Browser-only tool

Base64 encode and decode

Base64 converts binary data into text-safe characters. It is useful for transport and embedding, but it does not hide or protect the original data.

  • Updated: 2026-04-30
  • Base64 conversion runs locally in your browser on this static page.
Output will appear here.

Base64 Is Not Encryption

Base64 is useful when binary data needs to travel through text-only systems. It is reversible by design, so it should never be used as a privacy or security layer.

Privacy And Limitations

Base64 conversion runs locally in your browser on this static page.

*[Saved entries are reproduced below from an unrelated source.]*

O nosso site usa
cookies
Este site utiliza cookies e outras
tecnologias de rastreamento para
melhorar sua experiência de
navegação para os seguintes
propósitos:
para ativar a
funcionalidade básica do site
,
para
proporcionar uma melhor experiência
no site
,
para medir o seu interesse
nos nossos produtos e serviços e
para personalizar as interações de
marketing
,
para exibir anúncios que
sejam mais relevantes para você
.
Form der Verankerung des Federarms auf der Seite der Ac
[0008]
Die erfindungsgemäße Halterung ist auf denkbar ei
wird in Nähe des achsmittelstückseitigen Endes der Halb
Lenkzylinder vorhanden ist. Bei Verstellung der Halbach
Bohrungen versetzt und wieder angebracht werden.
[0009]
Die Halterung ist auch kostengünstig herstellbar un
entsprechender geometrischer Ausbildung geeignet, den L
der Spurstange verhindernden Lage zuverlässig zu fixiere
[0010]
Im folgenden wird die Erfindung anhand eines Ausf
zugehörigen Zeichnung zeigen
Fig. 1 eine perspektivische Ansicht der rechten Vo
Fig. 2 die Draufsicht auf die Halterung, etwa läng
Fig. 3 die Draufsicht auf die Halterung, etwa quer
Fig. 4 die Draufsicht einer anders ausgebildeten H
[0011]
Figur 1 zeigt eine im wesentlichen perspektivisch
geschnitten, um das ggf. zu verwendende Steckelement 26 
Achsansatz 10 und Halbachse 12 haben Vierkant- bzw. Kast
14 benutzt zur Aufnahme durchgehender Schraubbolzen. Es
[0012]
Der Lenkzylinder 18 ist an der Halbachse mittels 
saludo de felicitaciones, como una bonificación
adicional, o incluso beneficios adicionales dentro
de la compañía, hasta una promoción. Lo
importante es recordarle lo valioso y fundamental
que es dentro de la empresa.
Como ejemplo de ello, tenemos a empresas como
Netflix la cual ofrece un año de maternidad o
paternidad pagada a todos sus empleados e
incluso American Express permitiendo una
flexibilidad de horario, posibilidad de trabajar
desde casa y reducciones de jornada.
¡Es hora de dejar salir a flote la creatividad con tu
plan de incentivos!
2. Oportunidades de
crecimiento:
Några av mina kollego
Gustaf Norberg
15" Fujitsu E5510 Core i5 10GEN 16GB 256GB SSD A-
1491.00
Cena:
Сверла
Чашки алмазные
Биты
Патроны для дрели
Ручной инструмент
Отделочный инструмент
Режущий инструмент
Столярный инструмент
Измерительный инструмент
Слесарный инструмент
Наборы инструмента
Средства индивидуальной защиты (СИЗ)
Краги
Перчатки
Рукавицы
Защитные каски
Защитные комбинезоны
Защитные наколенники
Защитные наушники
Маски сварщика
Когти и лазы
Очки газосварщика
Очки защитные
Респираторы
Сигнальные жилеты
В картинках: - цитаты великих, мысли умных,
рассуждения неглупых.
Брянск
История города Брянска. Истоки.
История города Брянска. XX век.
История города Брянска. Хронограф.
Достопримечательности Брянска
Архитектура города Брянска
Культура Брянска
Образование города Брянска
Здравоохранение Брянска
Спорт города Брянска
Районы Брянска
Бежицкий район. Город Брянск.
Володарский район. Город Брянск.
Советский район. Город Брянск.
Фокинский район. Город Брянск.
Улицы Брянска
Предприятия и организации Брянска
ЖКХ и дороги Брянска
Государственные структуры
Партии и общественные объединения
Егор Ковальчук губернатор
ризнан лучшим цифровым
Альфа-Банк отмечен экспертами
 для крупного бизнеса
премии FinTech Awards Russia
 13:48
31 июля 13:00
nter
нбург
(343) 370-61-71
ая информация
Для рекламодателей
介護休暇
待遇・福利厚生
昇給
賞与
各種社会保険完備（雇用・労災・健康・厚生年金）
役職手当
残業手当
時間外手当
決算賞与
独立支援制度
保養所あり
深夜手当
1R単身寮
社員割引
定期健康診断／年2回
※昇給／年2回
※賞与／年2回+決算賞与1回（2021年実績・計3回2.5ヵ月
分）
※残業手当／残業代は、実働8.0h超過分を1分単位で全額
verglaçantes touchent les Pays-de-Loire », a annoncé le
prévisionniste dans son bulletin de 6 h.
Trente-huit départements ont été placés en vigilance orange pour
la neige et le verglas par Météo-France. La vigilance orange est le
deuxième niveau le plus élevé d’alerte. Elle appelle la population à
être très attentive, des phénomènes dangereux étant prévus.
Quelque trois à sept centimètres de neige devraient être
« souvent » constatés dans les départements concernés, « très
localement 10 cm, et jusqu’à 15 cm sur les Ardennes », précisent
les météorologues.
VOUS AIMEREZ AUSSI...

  • Base64 is encoding, not encryption. Anyone can decode it.
  • Invalid UTF-8 or binary data may need a file-aware encoder rather than a text-only tool.
  • Encoded output is usually larger than the original input.

FAQ

Is Base64 secure?

No. Base64 is a reversible encoding format. It provides no secrecy.

Why does Base64 output look longer?

Base64 represents binary data using text characters, which usually increases size by about one third.

When should I use Base64 at all?

Use Base64 when binary data must travel through text-only channels, such as JSON payload fields, data URLs, or legacy transport layers.

Why does decoded output sometimes look broken?

Input may be invalid Base64, corrupted in transit, or represent binary bytes that are not valid UTF-8 text.

Does Base64 preserve original bytes exactly?

Yes. Proper Base64 encoding and decoding preserves bytes exactly, but it does not add integrity checks or encryption.